**RECORD SET:**
+--
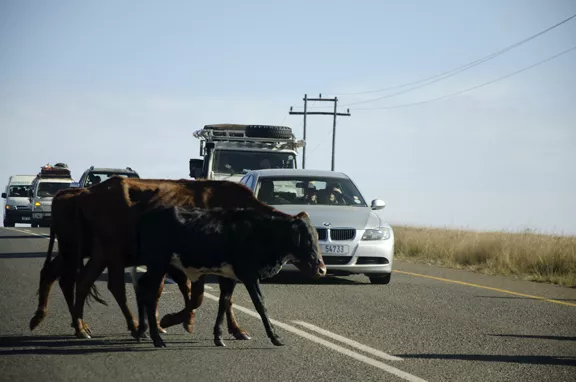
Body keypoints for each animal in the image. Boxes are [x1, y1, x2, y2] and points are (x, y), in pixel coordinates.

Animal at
+--
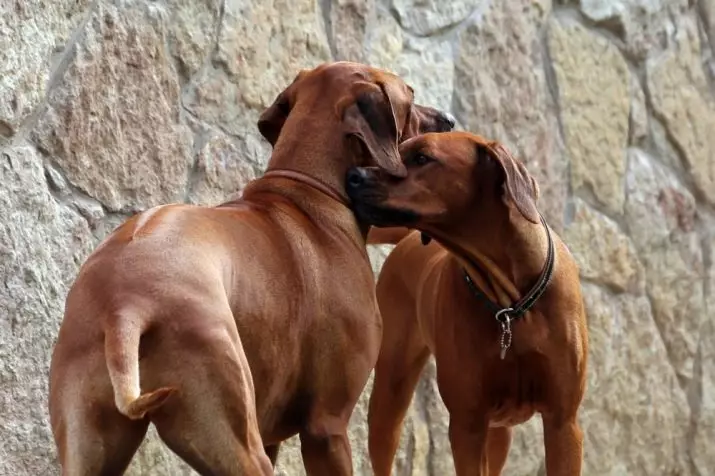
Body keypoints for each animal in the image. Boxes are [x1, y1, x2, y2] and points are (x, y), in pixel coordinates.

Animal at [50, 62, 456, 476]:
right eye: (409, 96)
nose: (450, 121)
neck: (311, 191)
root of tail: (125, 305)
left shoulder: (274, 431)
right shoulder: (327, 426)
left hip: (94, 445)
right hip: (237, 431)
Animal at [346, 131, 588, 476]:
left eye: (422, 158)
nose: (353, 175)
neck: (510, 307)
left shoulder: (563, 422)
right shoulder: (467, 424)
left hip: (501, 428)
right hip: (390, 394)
+--
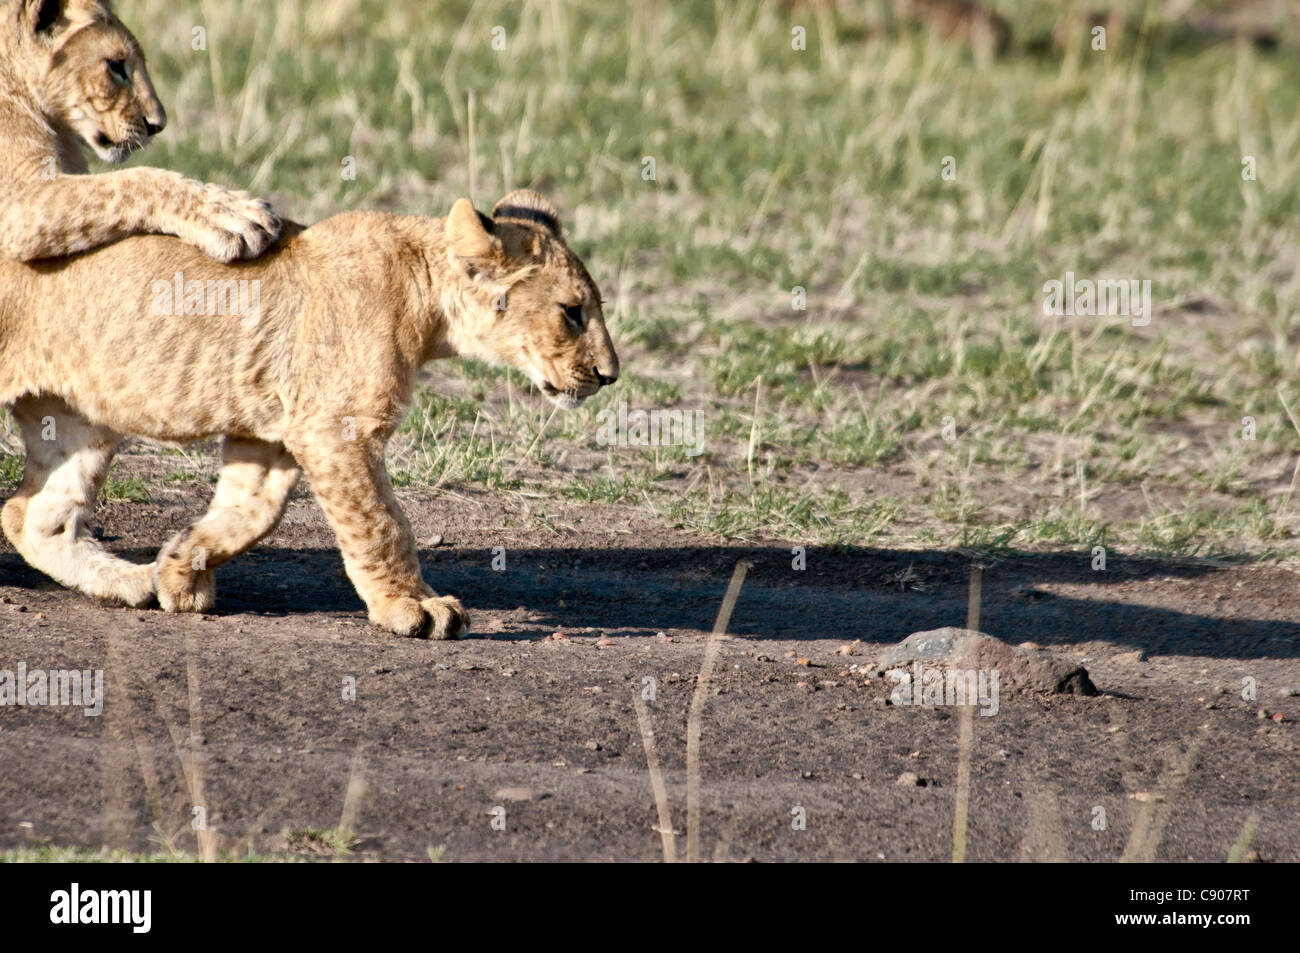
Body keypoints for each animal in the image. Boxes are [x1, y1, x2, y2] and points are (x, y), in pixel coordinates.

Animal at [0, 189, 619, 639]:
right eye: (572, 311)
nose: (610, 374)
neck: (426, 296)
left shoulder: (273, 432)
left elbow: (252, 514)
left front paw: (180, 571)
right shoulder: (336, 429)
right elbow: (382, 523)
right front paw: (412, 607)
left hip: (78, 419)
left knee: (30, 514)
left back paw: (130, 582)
+--
**TASK ITEM:**
What are the lines above, starting at the one with "right eye: (409, 96)" and ending at the one with "right hip: (390, 394)"? Give them again exactly, and only them.

**OUTPUT OF THE TASK:**
right eye: (409, 96)
nose: (450, 121)
neck: (311, 191)
root of tail: (125, 305)
left shoulder: (274, 431)
right shoulder: (327, 426)
left hip: (94, 445)
right hip: (237, 431)
Animal at [346, 131, 588, 476]:
left eye: (422, 158)
nose: (353, 175)
neck: (510, 307)
left shoulder: (563, 422)
right shoulder: (467, 424)
left hip: (501, 428)
right hip: (390, 394)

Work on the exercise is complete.